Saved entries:
*** Block opens ***

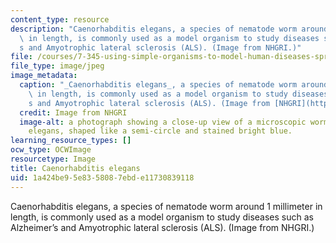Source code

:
 ```yaml
---
content_type: resource
description: "Caenorhabditis elegans, a species of nematode worm around 1 millimeter\
  \ in length, is commonly used as a model organism to study diseases such as Alzheimer\u2019\
  s and Amyotrophic lateral sclerosis (ALS). (Image from NHGRI.)"
file: /courses/7-345-using-simple-organisms-to-model-human-diseases-spring-2013/1a424be95e8358087ebde11730839118_7-345s13.jpg
file_type: image/jpeg
image_metadata:
  caption: "_Caenorhabditis elegans_, a species of nematode worm around 1 millimeter\
    \ in length, is commonly used as a model organism to study diseases such as Alzheimer\u2019\
    s and Amyotrophic lateral sclerosis (ALS). (Image from [NHGRI](http://www.genome.gov/).)"
  credit: Image from NHGRI
  image-alt: a photograph showing a close-up view of a microscopic worm, called C.
    elegans, shaped like a semi-circle and stained bright blue.
learning_resource_types: []
ocw_type: OCWImage
resourcetype: Image
title: Caenorhabditis elegans
uid: 1a424be9-5e83-5808-7ebd-e11730839118
---
```

Caenorhabditis elegans, a species of nematode worm around 1 millimeter in length, is commonly used as a model organism to study diseases such as Alzheimer’s and Amyotrophic lateral sclerosis (ALS). (Image from NHGRI.)

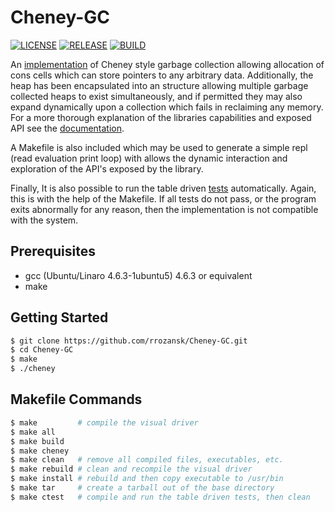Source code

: # Cheney-GC

[![LICENSE](https://img.shields.io/badge/LICENSE-MIT-green.svg)](https://github.com/rrozansk/Cheney-GC/blob/master/LICENSE.txt) [![RELEASE](https://img.shields.io/badge/release-v1-green.svg)](https://github.com/rrozansk/Cheney-GC/releases/tag/v1.0) [![BUILD](https://img.shields.io/badge/release-v2-yellow.svg)]()

An [implementation](https://github.com/rrozansk/Cheney-GC/blob/master/src/cheney.c) of Cheney style garbage collection allowing allocation of cons cells which can store pointers to any arbitrary data. Additionally, the heap has been encapsulated into an structure allowing multiple garbage collected heaps to exist simultaneously, and if permitted they may also expand dynamically upon a collection which fails in reclaiming any memory. For a more thorough explanation of the libraries capabilities and exposed API see the [documentation](https://github.com/rrozansk/Cheney-GC/blob/master/include/cheney.h#L6).

A Makefile is also included which may be used to generate a simple repl (read evaluation print loop) with allows the dynamic interaction and exploration of the API's exposed by the library.

Finally, It is also possible to run the table driven [tests](https://github.com/rrozansk/Cheney-GC/blob/master/test/testCHENEY.c) automatically. Again, this is with the help of the Makefile. If all tests do not pass, or the program exits abnormally for any reason, then the implementation is not compatible with the system.

## Prerequisites
- gcc (Ubuntu/Linaro 4.6.3-1ubuntu5) 4.6.3 or equivalent
- make

## Getting Started
```sh
$ git clone https://github.com/rrozansk/Cheney-GC.git
$ cd Cheney-GC
$ make
$ ./cheney
```

## Makefile Commands
```sh
$ make         # compile the visual driver
$ make all
$ make build
$ make cheney
$ make clean   # remove all compiled files, executables, etc.
$ make rebuild # clean and recompile the visual driver
$ make install # rebuild and then copy executable to /usr/bin
$ make tar     # create a tarball out of the base directory
$ make ctest   # compile and run the table driven tests, then clean
```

*** Block closes ***

> _Brief_:
Each line in the records above with "from" must be returned.

> _Answer to this task_:
  s and Amyotrophic lateral sclerosis (ALS). (Image from NHGRI.)"
    s and Amyotrophic lateral sclerosis (ALS). (Image from [NHGRI](http://www.genome.gov/).)"
  credit: Image from NHGRI
Caenorhabditis elegans, a species of nematode worm around 1 millimeter in length, is commonly used as a model organism to study diseases such as Alzheimer’s and Amyotrophic lateral sclerosis (ALS). (Image from NHGRI.)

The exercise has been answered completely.